— Required action —
Reproduce, from the lines below, exactly the stretch that begins at the line containing "fallen log at BBox(524, 352, 581, 366)" and ends at the line containing "fallen log at BBox(752, 373, 925, 414)", both included.
[[ Extracted information, beginning ]]
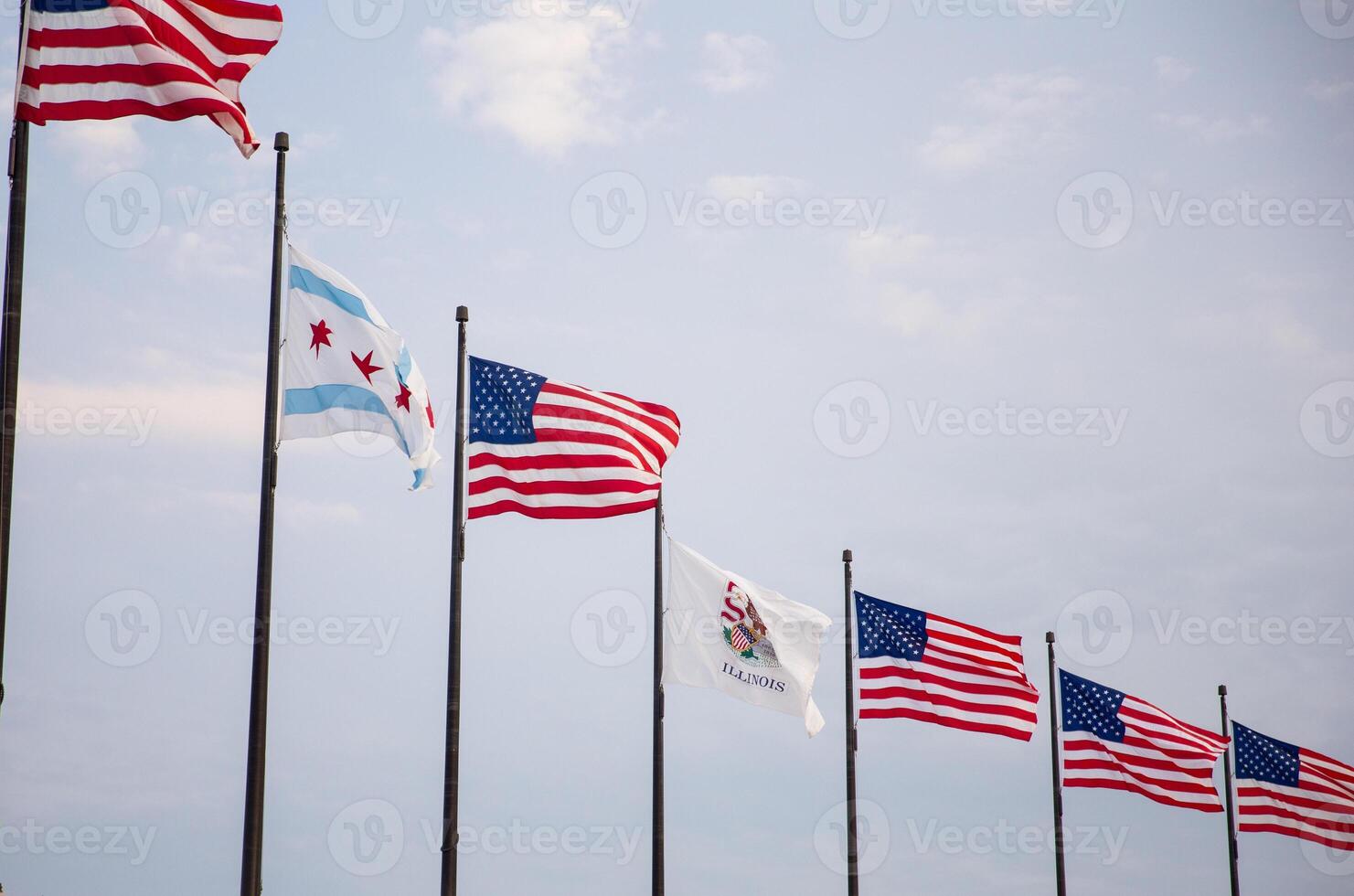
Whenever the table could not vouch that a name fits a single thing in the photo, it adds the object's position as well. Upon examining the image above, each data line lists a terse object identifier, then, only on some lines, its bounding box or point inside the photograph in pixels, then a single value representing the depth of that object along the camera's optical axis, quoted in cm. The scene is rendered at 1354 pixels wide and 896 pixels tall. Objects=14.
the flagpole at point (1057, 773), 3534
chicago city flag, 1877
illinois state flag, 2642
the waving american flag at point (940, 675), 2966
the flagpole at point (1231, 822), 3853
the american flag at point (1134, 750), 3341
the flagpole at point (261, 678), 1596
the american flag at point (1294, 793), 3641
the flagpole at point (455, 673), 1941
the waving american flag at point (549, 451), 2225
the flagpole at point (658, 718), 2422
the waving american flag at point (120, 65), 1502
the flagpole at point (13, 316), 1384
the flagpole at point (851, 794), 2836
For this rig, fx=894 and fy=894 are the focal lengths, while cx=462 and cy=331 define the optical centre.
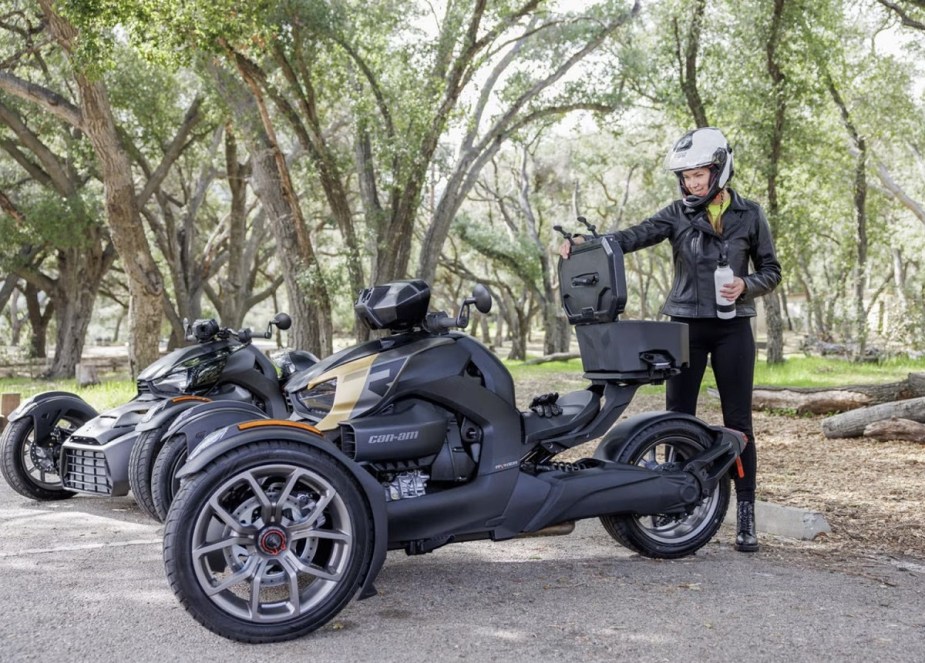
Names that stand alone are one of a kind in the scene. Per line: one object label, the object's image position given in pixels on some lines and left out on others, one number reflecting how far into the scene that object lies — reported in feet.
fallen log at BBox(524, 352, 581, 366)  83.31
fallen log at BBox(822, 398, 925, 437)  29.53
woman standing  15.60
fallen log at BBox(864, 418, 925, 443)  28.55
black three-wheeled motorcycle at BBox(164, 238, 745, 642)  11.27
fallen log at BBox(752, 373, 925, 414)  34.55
[[ Extracted information, end ]]
[[ Extracted information, beginning ]]
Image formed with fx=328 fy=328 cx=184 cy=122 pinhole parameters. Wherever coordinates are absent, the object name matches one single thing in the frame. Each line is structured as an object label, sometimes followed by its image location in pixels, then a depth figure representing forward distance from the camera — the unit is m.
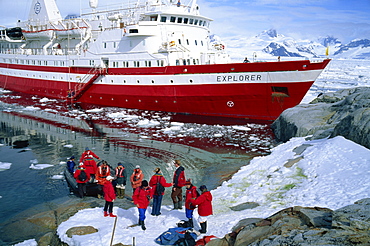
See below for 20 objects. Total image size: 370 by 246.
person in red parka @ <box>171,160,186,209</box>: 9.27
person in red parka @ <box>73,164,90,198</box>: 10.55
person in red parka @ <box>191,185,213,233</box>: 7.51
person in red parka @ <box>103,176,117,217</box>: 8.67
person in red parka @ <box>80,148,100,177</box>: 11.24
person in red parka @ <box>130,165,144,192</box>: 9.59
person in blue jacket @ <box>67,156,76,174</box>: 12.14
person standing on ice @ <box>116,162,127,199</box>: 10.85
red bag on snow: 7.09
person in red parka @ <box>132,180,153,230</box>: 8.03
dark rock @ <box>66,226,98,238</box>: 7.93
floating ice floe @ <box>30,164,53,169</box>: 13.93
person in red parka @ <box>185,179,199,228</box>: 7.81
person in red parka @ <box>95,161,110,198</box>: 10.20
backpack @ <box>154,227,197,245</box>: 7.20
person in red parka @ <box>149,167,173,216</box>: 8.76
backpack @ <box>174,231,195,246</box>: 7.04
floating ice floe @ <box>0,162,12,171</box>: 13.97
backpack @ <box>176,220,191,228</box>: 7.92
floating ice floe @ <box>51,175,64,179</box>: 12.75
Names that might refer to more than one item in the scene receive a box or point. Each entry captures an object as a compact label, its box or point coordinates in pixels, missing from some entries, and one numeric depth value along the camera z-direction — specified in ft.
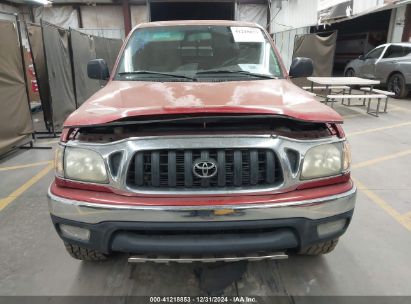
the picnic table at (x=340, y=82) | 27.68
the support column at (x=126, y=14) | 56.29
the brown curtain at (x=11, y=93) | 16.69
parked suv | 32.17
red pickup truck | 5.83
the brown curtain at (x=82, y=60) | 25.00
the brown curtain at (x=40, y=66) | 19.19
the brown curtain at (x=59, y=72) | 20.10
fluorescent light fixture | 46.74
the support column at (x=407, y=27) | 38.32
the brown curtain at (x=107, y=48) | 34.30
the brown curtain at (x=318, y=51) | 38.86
[[ Extracted information, end ]]
— Response to the exercise —
fallen log at BBox(524, 352, 581, 366)  83.31
fallen log at BBox(822, 398, 925, 437)  29.53
woman standing  15.60
fallen log at BBox(864, 418, 925, 443)  28.55
black three-wheeled motorcycle at BBox(164, 238, 745, 642)  11.27
fallen log at BBox(752, 373, 925, 414)  34.55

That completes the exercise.